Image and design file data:
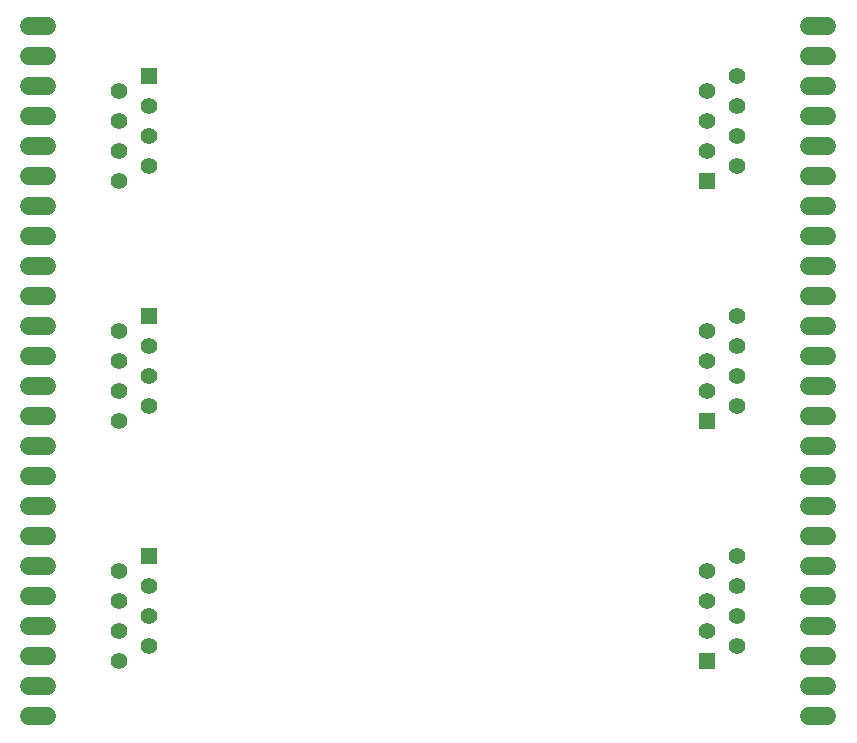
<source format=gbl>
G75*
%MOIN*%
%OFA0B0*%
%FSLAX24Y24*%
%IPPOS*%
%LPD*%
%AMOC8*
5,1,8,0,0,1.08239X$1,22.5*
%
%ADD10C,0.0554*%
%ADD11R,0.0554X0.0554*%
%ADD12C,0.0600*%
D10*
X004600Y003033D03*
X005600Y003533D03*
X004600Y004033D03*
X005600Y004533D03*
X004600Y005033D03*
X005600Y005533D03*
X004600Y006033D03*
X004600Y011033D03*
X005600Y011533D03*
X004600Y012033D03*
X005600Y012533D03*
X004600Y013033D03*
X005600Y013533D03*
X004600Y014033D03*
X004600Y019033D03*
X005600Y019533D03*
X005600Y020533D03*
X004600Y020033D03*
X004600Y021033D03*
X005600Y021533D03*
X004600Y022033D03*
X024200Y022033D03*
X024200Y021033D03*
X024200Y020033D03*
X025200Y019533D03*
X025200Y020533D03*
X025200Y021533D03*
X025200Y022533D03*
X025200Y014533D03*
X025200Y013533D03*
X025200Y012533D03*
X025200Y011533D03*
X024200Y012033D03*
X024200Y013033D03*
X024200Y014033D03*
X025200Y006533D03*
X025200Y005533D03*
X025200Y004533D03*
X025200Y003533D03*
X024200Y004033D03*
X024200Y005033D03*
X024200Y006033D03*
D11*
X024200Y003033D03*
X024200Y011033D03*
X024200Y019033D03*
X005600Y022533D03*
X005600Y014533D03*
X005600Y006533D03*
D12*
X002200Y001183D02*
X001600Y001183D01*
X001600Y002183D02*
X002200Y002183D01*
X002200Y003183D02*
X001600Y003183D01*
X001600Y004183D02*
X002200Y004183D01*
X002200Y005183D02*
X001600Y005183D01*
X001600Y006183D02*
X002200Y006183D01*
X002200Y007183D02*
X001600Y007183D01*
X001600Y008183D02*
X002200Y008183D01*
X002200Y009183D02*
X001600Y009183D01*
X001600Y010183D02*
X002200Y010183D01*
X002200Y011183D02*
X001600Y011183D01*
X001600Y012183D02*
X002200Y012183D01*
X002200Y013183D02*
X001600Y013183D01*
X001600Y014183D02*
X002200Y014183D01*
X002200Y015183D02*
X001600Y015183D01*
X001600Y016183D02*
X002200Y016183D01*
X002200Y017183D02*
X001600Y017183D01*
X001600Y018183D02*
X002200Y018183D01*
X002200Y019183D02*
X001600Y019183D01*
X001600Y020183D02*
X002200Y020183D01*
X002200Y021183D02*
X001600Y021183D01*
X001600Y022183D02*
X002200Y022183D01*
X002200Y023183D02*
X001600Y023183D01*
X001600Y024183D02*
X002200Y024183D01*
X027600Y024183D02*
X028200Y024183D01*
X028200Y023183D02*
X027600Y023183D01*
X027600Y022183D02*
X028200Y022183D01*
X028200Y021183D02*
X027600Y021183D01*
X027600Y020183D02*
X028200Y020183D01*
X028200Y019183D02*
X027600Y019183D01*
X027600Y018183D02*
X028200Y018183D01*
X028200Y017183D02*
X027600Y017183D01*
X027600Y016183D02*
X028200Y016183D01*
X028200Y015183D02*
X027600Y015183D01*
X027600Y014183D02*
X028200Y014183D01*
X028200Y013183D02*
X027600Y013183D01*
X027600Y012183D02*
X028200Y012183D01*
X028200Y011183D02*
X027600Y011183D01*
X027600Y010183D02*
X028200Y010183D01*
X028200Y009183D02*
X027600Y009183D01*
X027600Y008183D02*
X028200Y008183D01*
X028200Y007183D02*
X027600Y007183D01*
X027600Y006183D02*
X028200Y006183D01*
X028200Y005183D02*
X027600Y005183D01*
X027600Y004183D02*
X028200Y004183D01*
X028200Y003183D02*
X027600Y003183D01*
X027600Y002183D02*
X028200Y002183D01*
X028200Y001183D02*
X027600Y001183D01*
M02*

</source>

...

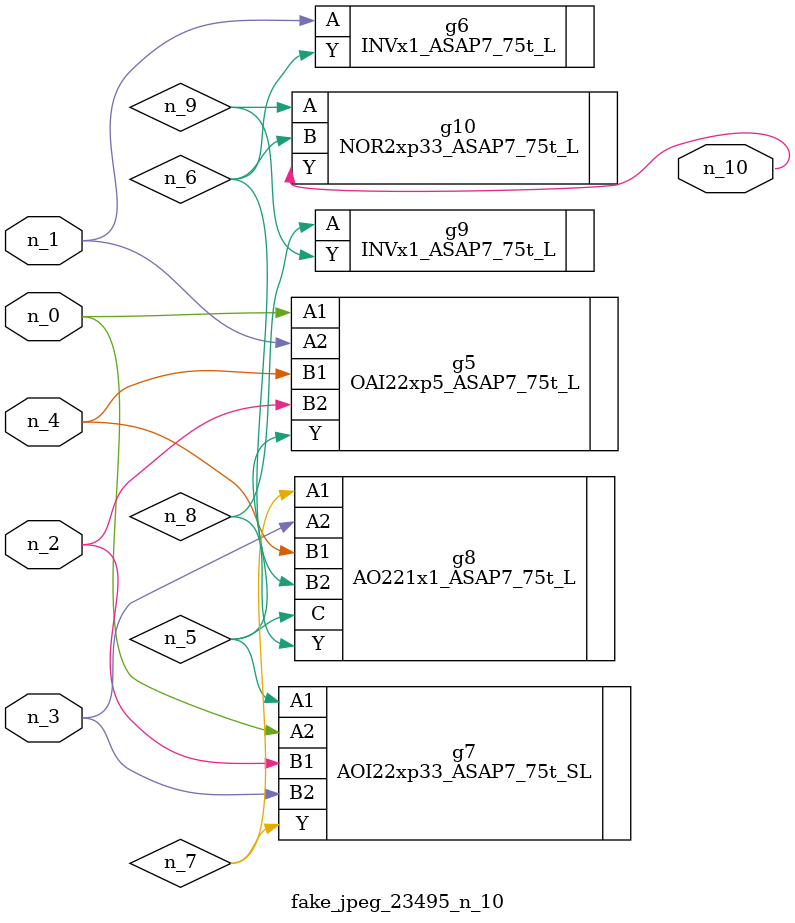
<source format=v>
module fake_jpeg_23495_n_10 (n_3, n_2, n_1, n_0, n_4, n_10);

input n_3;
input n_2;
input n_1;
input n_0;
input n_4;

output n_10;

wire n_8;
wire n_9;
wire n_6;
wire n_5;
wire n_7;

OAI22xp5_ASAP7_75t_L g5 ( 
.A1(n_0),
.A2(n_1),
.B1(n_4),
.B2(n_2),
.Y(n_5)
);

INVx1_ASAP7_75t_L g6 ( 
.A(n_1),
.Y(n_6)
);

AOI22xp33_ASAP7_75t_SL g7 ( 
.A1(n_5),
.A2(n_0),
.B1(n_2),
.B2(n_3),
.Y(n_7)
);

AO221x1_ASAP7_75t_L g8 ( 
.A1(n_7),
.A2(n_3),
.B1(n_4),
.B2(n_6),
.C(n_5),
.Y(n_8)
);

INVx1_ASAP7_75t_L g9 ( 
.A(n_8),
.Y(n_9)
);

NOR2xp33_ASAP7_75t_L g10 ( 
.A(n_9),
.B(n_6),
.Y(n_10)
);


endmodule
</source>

→ WHAT TO DO: Report every line above that has the string "wire" in it.

→ RESPONSE TO THIS EXERCISE:
wire n_8;
wire n_9;
wire n_6;
wire n_5;
wire n_7;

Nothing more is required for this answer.